* [課題 1]
記録のうち、「Zona Oriente」を含む行で始まり「Calle 11 N. 25 – 45」を含む行で終わる部分を、1行につき1つの文字列とするJSONのリストとして出力してください。空行は除き、最初と最後の行も含めてください。

* [分析用テキスト]
あれがキッカケで「ヘェ〜、サブスクでは食っていけないんだぁ」と知って、それによって「じゃあ、CDやグッズを買って応援しよう」と思う人もいるかも知れない。
それでいうと、「現状はこうですよ」を発信することって、悪いことじゃないと思っています。
で、これに関しては、僕の師匠であるロザンの菅さんと、菅さんのバーターである宇治原さんのお二人がやられているYouTubeチャンネルでも議論されていたので(僕の話よりもそっちの方が面白いので)是非、観ていただきたいですけども……僕、高校卒業して、最初にお世話になった先輩が菅さんで、四六時中一緒にいて、まだ真っ白な時に、とにかくアレコレ叩き込まれたので、僕の中身のほとんどは菅さんなんです(笑)。
で、その菅さんが、川本真琴さんの「サブスク考えたヤツ、地獄に堕ちろ」というツイートはさておき、その後の「じゃあ、サブスクやめればというかもだけど、CDデッキを持ってない人とも多くなって、どないしろという現実」という川本さんのツイートに対して、「知らんがな」と言ってたんですけど…僕も全く同じ意見です。
これは、まぁ、仕方ないですよね。
僕の中身は「菅さん」なので、「菅さん」の意見に「そうだよね」となるのは仕方ない。
事実上、話し手も聞き手も「菅さん」なので、どうしたって、そうなっちゃう。
というか、僕が叩き込まれたのは、「サブスクだけでは食えない。さて、どうする?」は、ボヤキの方じゃなくて、「ナゾナゾ」とか「頭の体操」みたいな感じで、むしろ、酒の極上の肴で、「仮説・検証を繰り返して、その答えを導き出すのって楽しいよね」なんです。
今でも菅さんとは呑みに行かせていただいているんですけど、大体そういう話なんです。
Aという問題に対して、お互い「どの解き方が鮮やかか?」を順に提案していって、「おお、なるほど〜」「ああ、そうきたか〜」という数学オタクみたいな呑み方をしているんですけども、そのコミュニケーションを生むにはAという問題が必要なので、ぶっちゃけ僕、Aという問題でボヤいちゃう気持ちがよくわからない。
僕は、Aが解けたら、「次! 早くBちょうだい!」というヤツなので。
まぁ、昔から、その調子なので、その時代その時代の「業界が抱えている問題」は大好物なんです。
僕がアーティストだったら、「サブスクだけでは食えない。さて、どうする?」は大喜利のお題としてはヨダレもので、「仮説を70個ぐらい立てて、とにかく片っ端から試しまくる」をやっていると思います。
外から業界に入ると、ビックリするくらい「収益化していない収益源だらけ」
それを僕は、お笑い業界でやり、絵本業界でやり、映画業界でやり、ミュージカル業界でやっている(やってきた)わけですけども、まぁ、各業界はそれなりに問題は抱えているんです。

* [課題 2]
サブスクをめぐる文章から、「あれがキッカケで「ヘェ〜、サ」を含む語句で始まり「けど…僕も全く同じ意見です。」を含む語句で終わる部分を、一字も変えずに書き写してください。

保存済みの記録:

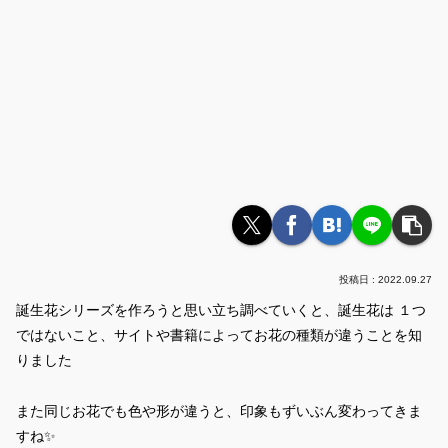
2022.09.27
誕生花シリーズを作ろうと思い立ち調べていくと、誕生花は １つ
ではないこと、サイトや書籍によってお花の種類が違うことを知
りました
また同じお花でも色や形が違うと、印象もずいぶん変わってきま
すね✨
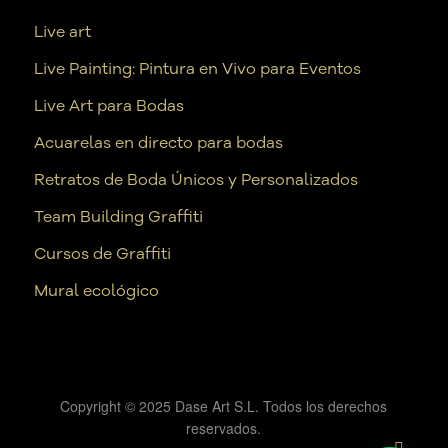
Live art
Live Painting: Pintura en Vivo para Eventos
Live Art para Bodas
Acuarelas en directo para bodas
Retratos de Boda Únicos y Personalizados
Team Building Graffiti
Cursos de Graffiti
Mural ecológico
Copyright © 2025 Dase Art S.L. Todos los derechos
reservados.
---
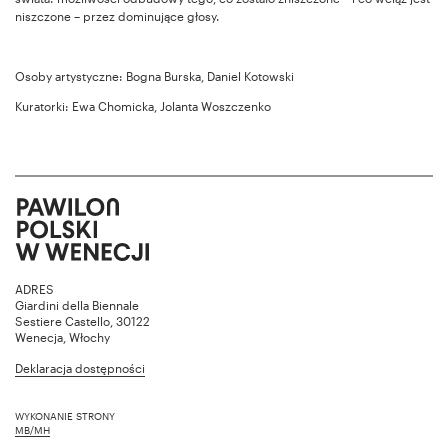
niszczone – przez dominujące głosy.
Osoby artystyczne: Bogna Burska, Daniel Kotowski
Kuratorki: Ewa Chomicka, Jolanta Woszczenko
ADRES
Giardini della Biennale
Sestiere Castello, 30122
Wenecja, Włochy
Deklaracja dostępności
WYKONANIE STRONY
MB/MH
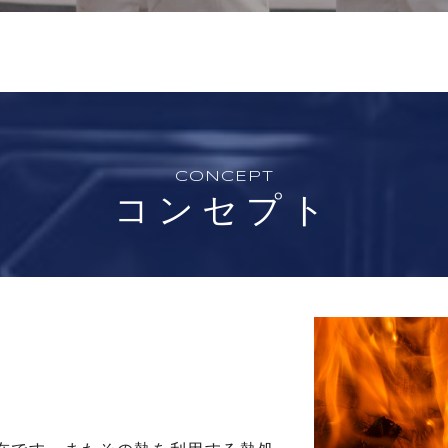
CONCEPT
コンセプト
---
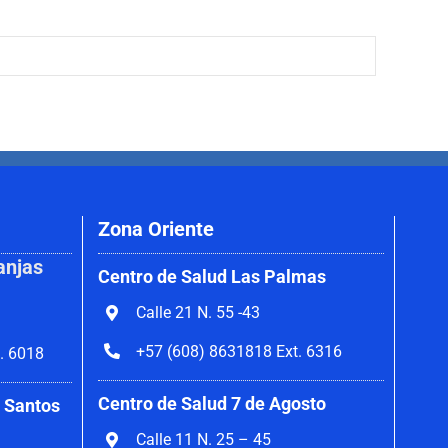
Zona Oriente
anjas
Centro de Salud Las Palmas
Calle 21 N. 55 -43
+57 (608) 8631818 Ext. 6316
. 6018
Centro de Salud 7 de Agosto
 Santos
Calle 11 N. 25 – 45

* [解答例 1]
[
  "Zona Oriente",
  "anjas",
  "Centro de Salud Las Palmas",
  "Calle 21 N. 55 -43",
  "+57 (608) 8631818 Ext. 6316",
  ". 6018",
  "Centro de Salud 7 de Agosto",
  " Santos",
  "Calle 11 N. 25 – 45"
]

* [解答例 2]
あれがキッカケで「ヘェ〜、サブスクでは食っていけないんだぁ」と知って、それによって「じゃあ、CDやグッズを買って応援しよう」と思う人もいるかも知れない。
それでいうと、「現状はこうですよ」を発信することって、悪いことじゃないと思っています。
で、これに関しては、僕の師匠であるロザンの菅さんと、菅さんのバーターである宇治原さんのお二人がやられているYouTubeチャンネルでも議論されていたので(僕の話よりもそっちの方が面白いので)是非、観ていただきたいですけども……僕、高校卒業して、最初にお世話になった先輩が菅さんで、四六時中一緒にいて、まだ真っ白な時に、とにかくアレコレ叩き込まれたので、僕の中身のほとんどは菅さんなんです(笑)。
で、その菅さんが、川本真琴さんの「サブスク考えたヤツ、地獄に堕ちろ」というツイートはさておき、その後の「じゃあ、サブスクやめればというかもだけど、CDデッキを持ってない人とも多くなって、どないしろという現実」という川本さんのツイートに対して、「知らんがな」と言ってたんですけど…僕も全く同じ意見です。